----- Source records

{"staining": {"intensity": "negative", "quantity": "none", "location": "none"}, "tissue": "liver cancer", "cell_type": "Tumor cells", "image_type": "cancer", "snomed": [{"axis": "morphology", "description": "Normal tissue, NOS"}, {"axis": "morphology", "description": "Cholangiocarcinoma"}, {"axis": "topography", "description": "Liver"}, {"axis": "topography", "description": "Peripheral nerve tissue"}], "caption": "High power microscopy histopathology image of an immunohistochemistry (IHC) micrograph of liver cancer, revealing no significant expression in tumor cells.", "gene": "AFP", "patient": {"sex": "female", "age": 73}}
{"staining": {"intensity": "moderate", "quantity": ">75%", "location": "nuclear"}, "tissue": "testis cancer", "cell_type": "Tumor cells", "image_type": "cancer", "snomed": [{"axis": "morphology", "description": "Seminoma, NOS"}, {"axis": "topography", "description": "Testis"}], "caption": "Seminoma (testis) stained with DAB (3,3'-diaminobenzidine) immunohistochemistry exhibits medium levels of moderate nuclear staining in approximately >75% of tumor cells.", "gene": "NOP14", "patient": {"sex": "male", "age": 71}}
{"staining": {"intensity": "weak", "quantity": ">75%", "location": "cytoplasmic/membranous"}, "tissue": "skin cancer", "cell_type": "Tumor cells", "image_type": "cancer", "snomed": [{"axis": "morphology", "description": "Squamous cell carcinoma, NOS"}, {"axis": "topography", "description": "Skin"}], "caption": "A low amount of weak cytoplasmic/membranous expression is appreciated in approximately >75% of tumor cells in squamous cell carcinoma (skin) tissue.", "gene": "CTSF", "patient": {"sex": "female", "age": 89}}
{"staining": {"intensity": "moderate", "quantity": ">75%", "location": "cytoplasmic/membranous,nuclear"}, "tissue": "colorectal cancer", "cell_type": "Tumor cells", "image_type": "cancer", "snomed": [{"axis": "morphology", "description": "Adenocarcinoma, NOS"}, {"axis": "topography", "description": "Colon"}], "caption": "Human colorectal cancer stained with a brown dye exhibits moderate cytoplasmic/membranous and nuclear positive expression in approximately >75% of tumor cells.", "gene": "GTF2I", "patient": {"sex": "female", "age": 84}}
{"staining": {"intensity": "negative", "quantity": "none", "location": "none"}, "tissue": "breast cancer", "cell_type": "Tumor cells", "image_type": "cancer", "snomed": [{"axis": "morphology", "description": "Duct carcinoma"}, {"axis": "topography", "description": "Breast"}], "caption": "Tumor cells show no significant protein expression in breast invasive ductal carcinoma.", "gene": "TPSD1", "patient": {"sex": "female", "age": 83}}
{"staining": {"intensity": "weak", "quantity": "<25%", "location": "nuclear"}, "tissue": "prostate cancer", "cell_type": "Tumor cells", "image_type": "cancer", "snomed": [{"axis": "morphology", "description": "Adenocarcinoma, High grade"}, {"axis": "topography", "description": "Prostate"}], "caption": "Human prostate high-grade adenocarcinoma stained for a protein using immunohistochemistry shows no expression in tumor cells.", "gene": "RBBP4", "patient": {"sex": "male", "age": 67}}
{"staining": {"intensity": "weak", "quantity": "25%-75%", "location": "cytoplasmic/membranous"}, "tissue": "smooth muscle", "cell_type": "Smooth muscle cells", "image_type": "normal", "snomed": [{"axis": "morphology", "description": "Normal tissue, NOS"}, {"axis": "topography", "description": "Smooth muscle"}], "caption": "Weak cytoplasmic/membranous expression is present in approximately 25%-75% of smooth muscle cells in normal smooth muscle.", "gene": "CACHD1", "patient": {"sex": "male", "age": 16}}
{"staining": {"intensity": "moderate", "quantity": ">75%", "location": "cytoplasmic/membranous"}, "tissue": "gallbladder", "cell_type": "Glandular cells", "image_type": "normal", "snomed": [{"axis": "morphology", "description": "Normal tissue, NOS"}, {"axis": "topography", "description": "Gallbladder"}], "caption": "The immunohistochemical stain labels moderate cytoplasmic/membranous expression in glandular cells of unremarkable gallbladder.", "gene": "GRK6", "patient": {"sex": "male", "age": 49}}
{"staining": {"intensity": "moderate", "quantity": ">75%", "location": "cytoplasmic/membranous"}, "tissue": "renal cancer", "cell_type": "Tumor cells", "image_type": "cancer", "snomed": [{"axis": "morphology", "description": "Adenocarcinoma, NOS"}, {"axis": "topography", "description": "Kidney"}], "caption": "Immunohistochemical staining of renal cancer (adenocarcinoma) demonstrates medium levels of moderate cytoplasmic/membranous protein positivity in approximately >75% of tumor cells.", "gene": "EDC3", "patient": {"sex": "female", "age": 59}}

----------

_What you should do_
Output, exactly and in full, the lines from the start of the entries above through the line that contains "(testis) stained with".

_Answer section_
{"staining": {"intensity": "negative", "quantity": "none", "location": "none"}, "tissue": "liver cancer", "cell_type": "Tumor cells", "image_type": "cancer", "snomed": [{"axis": "morphology", "description": "Normal tissue, NOS"}, {"axis": "morphology", "description": "Cholangiocarcinoma"}, {"axis": "topography", "description": "Liver"}, {"axis": "topography", "description": "Peripheral nerve tissue"}], "caption": "High power microscopy histopathology image of an immunohistochemistry (IHC) micrograph of liver cancer, revealing no significant expression in tumor cells.", "gene": "AFP", "patient": {"sex": "female", "age": 73}}
{"staining": {"intensity": "moderate", "quantity": ">75%", "location": "nuclear"}, "tissue": "testis cancer", "cell_type": "Tumor cells", "image_type": "cancer", "snomed": [{"axis": "morphology", "description": "Seminoma, NOS"}, {"axis": "topography", "description": "Testis"}], "caption": "Seminoma (testis) stained with DAB (3,3'-diaminobenzidine) immunohistochemistry exhibits medium levels of moderate nuclear staining in approximately >75% of tumor cells.", "gene": "NOP14", "patient": {"sex": "male", "age": 71}}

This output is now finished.